Мчатся собаки вперед, поскрипывает под полозьями прихваченный морозцем снег. Убегают назад заросли вечнозеленого кедровника.
— Скоро догоним? — спросил Сергеев каюра после очередного изучения следов нарты Антонова.
Долган минуту молчит, оглядывается вокруг, смотрит на след.
— Догоним… У него нарта очень тяжелая, видишь, как сильно режет снег. У нас легче, хоть нас и двое… Собачки у Медвежьей лапы хорошие, сильные, а наши мало-мало устали.
— Давай, чтобы до темноты догнать. Настанет ночь, да еще вдруг пурга начнется — уйдет, — с тревогой в голосе сказал Сергеев.
— Пурги вроде бы не должно.
Антонова они увидели неожиданно и очень близко. След петлял по зарослям кедровника, шел по широкой долине между двух невысоких сопок, потом свернул под большим углом влево. Выехали на равнину, и вот он в каких-то двухстах метрах. Видно, не ждал он погони. Мало ли чью нарту увидел у стойбища Нельвида. Возможно, за спиртом кто из коряков приехал. Но после смерти зоотехника бояться стал Антонов всякой приближающейся нарты, каждого человека подозревать начал. Он и помчался от стойбища Нельвида из осторожности, подальше от греха.
— Гони! — толкнул Сергеев каюра.
— Однако, спешить не надо. Поймет, стрелять будет.
— Гони! Он боится нас.
Но собаки сами, увидев впереди собратьев, залаяла, дернули сильнее нарту. Услышал лай Антонов, оглянулся и вдруг заорал на собак громким, гортанным голосом. Нарта его помчалась так быстро, что лейтенант сразу заметил, как стало увеличиваться расстояние между их нартами.
— Быстрее! — стал торопить снова Сергеев. — Стой! Стой, Антонов! — закричал лейтенант и выстрелил из пистолета вверх.

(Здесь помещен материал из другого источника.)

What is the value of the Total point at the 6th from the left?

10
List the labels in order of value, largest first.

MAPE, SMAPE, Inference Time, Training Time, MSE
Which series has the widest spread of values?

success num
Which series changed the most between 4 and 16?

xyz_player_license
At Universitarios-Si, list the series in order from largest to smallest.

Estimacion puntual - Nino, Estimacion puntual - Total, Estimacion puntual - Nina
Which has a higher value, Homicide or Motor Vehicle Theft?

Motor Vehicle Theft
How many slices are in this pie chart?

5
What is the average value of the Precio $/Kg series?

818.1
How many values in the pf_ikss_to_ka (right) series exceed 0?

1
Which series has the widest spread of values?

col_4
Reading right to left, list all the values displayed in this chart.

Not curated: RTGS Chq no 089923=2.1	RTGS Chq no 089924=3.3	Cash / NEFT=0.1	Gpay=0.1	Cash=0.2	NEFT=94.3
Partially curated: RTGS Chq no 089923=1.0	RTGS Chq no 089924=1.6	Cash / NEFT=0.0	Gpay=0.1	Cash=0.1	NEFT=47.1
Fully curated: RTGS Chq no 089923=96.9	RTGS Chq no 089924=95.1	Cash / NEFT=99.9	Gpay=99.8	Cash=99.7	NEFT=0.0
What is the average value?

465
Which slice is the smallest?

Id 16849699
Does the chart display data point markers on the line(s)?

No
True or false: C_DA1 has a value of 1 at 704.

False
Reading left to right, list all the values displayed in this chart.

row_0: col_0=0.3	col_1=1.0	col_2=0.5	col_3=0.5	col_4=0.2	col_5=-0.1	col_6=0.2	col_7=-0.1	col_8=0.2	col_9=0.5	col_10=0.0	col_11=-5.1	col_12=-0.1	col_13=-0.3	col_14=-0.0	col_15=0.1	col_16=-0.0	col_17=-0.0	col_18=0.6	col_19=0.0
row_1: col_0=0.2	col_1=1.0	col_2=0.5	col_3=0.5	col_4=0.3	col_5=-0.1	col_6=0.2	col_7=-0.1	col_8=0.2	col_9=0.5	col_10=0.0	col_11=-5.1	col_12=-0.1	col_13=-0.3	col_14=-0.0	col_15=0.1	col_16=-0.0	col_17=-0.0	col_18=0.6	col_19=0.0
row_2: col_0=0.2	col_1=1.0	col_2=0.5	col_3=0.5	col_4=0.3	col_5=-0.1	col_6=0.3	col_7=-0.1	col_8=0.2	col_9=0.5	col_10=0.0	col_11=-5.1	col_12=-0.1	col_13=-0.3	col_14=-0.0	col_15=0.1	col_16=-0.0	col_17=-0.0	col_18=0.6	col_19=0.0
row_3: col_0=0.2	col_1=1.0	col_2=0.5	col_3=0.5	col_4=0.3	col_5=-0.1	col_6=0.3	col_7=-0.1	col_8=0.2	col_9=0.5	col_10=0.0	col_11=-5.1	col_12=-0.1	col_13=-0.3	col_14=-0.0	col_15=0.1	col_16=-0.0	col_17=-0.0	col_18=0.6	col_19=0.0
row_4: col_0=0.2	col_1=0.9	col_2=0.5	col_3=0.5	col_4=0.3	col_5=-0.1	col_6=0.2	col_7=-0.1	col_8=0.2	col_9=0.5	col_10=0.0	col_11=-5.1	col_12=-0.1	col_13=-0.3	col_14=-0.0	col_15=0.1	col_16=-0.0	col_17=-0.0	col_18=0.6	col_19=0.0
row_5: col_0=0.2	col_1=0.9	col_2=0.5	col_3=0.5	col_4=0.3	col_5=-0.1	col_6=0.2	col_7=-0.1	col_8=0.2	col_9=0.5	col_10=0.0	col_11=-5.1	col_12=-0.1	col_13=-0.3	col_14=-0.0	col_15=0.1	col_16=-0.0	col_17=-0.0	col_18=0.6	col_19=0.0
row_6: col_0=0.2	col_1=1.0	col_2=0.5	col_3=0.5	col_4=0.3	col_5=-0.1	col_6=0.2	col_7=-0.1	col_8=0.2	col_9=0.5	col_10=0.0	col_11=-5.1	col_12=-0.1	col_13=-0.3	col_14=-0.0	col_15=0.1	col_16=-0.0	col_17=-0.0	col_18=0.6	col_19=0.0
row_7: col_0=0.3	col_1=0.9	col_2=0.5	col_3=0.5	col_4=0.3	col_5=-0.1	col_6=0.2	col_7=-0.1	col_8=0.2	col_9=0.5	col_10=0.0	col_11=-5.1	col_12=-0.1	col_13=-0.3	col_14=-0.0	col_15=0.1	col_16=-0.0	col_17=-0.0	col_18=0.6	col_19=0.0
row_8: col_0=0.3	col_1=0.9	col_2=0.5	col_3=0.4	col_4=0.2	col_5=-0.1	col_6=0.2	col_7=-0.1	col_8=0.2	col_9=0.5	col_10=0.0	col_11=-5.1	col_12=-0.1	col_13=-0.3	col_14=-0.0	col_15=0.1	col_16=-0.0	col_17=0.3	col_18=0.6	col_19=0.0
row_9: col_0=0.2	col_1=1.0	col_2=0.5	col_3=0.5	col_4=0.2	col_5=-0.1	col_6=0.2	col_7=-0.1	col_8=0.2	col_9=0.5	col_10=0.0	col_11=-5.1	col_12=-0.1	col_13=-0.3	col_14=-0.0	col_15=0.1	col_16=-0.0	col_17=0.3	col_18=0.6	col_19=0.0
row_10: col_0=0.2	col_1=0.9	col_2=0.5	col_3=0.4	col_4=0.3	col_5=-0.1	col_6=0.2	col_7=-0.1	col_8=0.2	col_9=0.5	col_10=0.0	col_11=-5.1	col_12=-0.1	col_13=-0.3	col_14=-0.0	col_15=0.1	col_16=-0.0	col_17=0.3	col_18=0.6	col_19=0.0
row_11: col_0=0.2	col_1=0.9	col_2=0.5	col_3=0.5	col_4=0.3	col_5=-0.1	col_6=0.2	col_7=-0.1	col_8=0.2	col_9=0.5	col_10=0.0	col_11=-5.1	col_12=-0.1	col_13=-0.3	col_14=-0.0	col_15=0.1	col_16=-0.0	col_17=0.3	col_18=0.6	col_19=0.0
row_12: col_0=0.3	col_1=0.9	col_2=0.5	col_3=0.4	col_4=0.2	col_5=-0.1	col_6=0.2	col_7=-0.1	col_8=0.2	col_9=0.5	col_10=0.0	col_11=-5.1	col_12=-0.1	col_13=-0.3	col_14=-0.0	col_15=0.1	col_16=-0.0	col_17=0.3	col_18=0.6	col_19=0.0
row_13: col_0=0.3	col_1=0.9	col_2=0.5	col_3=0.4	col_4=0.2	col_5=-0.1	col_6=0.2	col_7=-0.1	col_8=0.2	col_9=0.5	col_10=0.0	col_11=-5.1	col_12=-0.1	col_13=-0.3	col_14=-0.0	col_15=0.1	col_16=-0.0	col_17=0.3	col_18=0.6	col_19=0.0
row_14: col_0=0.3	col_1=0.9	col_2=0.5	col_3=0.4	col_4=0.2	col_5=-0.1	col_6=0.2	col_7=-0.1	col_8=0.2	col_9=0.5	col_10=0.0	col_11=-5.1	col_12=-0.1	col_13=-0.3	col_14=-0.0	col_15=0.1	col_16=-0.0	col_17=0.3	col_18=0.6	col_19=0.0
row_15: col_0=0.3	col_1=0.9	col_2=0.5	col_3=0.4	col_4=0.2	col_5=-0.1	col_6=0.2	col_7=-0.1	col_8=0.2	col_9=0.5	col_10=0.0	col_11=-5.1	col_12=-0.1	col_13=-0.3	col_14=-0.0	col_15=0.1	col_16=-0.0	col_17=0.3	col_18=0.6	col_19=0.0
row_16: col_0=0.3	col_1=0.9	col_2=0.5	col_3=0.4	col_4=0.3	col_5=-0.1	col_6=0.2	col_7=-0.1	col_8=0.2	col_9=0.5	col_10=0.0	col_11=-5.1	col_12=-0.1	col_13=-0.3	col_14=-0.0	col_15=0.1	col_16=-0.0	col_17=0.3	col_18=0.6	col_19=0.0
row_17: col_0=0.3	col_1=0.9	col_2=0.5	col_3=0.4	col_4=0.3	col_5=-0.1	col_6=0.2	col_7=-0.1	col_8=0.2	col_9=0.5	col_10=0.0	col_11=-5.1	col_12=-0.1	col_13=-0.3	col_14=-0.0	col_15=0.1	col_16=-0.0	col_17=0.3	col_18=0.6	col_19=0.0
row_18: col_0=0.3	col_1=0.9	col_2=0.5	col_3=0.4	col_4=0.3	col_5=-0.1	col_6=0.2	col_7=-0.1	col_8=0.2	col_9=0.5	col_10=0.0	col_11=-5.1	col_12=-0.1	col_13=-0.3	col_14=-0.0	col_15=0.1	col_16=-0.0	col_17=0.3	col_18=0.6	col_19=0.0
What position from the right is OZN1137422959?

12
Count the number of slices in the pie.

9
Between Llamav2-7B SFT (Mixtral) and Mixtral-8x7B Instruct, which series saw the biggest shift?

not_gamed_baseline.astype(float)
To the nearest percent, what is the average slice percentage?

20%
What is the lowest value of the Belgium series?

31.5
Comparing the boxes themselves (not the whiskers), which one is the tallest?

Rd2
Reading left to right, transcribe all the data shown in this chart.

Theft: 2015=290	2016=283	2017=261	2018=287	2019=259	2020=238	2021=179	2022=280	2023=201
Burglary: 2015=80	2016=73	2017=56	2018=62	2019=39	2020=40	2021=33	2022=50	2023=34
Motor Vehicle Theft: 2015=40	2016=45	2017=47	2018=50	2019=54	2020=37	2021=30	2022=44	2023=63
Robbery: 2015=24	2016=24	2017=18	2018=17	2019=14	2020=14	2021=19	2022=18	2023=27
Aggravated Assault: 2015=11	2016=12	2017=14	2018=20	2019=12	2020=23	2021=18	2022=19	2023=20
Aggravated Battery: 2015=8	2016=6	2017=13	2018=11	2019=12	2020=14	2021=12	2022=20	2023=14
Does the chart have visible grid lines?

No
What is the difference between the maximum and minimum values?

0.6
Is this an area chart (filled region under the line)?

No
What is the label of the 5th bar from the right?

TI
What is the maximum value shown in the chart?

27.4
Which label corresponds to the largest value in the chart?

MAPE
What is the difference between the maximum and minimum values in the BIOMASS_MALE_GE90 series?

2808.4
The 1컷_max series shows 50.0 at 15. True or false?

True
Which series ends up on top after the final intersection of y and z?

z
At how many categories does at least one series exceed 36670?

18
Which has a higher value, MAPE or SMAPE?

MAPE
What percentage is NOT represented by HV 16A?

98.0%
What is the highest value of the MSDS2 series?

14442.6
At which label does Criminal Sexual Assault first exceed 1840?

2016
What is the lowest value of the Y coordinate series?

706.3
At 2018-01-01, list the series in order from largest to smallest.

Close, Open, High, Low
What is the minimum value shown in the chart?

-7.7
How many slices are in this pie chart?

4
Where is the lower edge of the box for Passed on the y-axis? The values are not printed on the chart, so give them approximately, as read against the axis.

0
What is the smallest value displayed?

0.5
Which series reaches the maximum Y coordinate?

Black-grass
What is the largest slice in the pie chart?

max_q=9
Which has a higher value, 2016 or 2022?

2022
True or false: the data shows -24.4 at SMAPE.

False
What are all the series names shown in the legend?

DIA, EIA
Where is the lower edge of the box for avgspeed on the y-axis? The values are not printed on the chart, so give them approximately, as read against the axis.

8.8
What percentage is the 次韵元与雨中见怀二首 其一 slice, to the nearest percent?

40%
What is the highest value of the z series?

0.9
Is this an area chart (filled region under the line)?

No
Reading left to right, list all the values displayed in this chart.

Антонов повернул голову на звук выстрела и, размахивая остолом на собак, сильнее погнал их.
— Гони!
— Нельзя гнать. Теперь он и так от нас не уйдет. Собачки скоро устанут от такой быстрой езды.
Но расстояние между нартами увеличивалось, а Долган даже, как заметил Сергеев, притормаживал свою нарту.
«Уйдет ведь, — волновался лейтенант и с тоской глядел на солнце. Оно уже висело совсем низко. — Наступят сумерки, ночь, а там…» Не хотелось думать, что будет дальше. Но еще больше забеспокоился Сергеев, когда увидел, что Антонов резко свернул направо и скоро скрылся за кедрачом.